Una, shuddering, babbling demands, was carried closer and closer to the throne to be placed, almost gently, on the lowest step. She glared and fell silent.
The figure stood up, face and limbs still hidden, and looked down on her. It spoke to the young girl. “Excellently done. It is she, sure enough.”
Una stared back, finding courage as she controlled her heart’s rapid beat. “You were expecting me?”
“We hoped, that’s all, my lady. You are the Countess of Scaith, the Queen’s closest friend. Dark Una-the deceptive Truth-”
“Truth, sir, is a mirror. Peer away.” Una disdained to struggle in her filthy bonds. She had become cool.
Her captor seemed amused by her answer. “The best of all of them. Better than Montfallcon, even. An enemy to fear. Well, madam, we’ve a use for you. Not much, really. You might keep the old man quiet. Do you find madness embarrassing?”
“What?”
His question had been rhetorical.
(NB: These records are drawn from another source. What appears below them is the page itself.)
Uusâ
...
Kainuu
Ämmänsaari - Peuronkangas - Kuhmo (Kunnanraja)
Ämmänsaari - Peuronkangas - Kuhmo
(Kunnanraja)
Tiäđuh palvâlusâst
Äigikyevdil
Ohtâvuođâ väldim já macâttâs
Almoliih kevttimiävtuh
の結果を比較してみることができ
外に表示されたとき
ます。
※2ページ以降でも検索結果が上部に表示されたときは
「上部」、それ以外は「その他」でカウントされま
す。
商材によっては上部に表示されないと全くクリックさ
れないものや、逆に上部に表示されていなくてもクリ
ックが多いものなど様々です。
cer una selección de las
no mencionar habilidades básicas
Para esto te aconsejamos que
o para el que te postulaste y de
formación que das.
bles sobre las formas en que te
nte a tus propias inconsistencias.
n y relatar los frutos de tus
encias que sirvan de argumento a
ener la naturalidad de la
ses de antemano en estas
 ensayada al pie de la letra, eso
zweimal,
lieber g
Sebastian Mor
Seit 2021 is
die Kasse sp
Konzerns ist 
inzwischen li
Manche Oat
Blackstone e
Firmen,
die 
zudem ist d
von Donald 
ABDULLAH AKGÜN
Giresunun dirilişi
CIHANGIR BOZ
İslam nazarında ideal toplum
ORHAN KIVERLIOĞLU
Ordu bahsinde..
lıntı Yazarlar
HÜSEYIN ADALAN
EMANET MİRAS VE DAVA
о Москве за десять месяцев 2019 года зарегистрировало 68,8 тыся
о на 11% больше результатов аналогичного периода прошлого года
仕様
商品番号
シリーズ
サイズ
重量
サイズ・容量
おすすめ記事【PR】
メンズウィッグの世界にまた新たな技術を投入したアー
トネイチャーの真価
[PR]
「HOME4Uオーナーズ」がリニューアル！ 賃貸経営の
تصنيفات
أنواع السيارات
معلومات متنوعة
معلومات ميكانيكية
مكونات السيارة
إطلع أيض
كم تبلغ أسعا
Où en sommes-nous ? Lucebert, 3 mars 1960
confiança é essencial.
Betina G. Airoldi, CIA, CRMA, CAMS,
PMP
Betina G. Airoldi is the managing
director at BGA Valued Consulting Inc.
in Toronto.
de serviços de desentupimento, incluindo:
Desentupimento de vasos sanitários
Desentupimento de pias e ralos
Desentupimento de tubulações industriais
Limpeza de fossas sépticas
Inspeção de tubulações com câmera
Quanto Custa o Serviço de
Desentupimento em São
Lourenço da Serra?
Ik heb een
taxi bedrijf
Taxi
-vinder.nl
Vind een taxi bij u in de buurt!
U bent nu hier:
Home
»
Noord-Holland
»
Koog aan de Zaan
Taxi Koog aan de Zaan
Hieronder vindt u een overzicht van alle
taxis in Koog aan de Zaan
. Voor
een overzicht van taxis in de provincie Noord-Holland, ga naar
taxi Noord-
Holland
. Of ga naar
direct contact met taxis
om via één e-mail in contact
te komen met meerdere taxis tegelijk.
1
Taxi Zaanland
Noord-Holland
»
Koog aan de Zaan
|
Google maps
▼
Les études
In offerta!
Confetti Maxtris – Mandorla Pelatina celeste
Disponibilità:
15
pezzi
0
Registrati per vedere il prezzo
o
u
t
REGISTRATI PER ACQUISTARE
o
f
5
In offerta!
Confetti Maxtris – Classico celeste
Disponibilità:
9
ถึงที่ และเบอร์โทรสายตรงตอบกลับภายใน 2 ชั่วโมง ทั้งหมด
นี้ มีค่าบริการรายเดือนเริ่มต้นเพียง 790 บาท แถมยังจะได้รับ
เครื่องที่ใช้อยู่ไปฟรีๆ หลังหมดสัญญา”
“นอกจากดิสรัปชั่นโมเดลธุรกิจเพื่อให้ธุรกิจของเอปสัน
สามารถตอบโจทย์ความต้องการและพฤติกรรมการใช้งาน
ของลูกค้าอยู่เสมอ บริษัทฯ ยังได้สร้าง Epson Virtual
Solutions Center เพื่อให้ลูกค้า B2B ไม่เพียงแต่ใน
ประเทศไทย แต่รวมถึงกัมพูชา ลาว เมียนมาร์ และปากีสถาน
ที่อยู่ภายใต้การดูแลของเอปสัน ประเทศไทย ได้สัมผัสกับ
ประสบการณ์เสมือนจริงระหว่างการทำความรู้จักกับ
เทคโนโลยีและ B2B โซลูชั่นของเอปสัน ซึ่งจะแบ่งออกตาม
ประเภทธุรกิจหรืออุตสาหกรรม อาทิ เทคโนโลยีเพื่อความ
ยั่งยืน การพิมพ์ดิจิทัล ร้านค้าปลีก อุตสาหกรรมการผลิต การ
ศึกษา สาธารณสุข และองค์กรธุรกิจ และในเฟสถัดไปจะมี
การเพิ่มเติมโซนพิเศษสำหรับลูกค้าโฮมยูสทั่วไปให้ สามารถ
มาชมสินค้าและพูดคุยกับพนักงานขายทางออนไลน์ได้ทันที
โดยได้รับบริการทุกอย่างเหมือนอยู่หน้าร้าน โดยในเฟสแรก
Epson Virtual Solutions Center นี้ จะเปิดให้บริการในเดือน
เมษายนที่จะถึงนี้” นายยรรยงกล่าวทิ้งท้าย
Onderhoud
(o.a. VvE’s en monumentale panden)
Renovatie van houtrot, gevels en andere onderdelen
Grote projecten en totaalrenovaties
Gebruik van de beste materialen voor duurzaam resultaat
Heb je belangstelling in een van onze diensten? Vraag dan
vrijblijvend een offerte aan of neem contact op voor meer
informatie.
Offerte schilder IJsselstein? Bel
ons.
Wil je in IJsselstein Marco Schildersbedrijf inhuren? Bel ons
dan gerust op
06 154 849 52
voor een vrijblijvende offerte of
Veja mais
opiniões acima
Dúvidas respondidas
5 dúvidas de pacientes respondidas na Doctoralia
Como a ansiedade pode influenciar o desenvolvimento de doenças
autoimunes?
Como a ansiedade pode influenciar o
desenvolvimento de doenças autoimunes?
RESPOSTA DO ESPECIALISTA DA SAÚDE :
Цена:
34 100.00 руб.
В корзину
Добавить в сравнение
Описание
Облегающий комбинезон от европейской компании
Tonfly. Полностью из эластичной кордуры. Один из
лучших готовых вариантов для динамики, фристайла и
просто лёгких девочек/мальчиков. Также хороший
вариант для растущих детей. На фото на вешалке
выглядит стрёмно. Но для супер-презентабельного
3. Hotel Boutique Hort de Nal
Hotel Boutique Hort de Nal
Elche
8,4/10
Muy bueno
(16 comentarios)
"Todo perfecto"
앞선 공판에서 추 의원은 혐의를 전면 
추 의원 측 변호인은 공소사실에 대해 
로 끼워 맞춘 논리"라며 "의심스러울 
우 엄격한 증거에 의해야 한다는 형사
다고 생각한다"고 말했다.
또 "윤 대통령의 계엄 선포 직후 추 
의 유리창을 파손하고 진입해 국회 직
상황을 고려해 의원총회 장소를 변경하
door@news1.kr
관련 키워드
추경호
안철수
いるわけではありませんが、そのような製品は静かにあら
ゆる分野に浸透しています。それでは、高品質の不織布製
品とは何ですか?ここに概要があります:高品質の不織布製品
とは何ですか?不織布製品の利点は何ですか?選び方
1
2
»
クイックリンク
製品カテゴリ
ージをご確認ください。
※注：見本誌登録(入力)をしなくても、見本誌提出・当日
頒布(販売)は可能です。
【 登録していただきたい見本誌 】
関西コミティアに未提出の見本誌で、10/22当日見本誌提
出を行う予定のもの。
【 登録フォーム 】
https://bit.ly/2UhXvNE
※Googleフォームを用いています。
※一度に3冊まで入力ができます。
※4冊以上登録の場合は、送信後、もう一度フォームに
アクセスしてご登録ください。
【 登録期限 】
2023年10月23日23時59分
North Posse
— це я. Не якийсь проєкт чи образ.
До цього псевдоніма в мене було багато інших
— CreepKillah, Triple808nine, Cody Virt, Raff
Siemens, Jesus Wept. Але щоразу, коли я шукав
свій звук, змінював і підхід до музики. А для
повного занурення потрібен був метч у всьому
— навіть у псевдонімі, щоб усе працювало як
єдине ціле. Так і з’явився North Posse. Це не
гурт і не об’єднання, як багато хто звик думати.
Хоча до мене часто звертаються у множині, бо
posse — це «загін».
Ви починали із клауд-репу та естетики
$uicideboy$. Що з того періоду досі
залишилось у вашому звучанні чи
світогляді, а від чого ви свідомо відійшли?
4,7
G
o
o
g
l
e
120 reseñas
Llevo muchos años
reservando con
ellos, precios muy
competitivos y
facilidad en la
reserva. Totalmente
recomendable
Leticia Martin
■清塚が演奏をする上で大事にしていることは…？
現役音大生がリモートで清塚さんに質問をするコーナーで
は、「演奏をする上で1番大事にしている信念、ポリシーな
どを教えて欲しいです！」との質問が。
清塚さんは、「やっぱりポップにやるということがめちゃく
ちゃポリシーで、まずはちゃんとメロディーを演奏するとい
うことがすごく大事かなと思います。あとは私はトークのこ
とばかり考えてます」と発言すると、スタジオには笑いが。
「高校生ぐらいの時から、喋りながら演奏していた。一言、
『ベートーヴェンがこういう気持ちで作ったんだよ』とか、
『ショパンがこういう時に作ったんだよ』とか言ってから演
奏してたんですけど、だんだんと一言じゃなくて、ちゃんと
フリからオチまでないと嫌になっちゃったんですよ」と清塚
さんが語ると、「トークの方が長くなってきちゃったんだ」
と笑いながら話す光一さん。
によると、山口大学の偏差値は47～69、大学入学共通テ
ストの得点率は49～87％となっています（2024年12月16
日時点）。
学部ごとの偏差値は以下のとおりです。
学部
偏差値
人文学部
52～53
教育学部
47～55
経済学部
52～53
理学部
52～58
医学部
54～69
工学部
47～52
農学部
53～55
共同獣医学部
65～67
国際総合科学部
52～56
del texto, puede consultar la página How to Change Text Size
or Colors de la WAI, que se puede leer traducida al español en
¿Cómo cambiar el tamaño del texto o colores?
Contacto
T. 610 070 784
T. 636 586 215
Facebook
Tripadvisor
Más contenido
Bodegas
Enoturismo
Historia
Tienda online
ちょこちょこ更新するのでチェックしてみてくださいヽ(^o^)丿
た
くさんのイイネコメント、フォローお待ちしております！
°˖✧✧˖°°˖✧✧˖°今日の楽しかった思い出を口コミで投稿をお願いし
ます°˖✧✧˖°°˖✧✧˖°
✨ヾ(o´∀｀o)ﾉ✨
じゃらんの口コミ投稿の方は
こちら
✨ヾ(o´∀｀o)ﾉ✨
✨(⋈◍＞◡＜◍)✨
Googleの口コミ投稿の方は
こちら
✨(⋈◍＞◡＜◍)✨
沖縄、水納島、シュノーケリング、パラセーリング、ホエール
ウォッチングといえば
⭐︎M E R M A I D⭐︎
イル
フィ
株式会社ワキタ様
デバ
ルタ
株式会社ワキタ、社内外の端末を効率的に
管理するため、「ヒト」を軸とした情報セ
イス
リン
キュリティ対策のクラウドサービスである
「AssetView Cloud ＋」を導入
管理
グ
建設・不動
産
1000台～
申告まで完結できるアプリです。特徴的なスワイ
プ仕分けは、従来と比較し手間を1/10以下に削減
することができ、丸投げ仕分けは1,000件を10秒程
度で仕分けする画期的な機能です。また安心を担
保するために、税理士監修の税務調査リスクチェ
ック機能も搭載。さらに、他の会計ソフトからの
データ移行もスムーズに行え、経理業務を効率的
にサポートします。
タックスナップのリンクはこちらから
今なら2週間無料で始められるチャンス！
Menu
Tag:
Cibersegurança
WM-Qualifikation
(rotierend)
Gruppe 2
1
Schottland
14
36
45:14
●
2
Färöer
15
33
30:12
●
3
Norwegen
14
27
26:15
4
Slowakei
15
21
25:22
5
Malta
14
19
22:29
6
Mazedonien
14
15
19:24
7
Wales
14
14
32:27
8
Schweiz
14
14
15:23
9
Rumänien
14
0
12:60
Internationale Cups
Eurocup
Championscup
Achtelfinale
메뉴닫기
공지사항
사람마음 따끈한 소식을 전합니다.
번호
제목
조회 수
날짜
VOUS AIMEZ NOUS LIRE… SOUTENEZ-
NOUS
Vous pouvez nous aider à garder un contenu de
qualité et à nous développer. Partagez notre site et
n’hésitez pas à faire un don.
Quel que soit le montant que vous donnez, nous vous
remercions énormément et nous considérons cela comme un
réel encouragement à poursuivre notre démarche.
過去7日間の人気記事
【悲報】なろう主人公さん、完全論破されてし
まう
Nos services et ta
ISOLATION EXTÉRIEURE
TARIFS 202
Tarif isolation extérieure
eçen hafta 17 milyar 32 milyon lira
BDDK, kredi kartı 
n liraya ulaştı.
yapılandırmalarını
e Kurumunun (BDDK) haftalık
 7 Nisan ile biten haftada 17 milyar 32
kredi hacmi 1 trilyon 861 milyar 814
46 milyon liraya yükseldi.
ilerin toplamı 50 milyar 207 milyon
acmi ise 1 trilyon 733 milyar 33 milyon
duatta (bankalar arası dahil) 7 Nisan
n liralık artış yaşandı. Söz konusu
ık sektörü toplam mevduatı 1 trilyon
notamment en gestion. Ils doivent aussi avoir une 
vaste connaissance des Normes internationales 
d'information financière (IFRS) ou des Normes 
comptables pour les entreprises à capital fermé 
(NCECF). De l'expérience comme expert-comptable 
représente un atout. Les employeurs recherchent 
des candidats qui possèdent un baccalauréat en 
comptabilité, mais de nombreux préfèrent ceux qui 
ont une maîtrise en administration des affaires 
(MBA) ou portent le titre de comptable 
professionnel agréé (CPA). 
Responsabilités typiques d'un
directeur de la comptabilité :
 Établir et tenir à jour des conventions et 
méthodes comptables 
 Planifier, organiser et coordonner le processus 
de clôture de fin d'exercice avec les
He signalled her dismissal and again she was picked up, carried through the shifting shadows of the hall, along a short passage. A barred door was opened. She smelt ordure, the stink of a human being who had been incarcerated for some time. She heard an animal noise-a shriek, a roar, a rattling of iron. The mob laughed as she was hurled into the room to land on rotting cloth, and one of them cried out with considerable relish:
“Here you are, old man. Here’s what you need to calm you down! It’s a woman! All to yourself!”
The door was shut, a key turned, and Una, in the darkness, listened to the inhuman noises issuing from the creature which now, through reeking straw, slowly advanced towards her.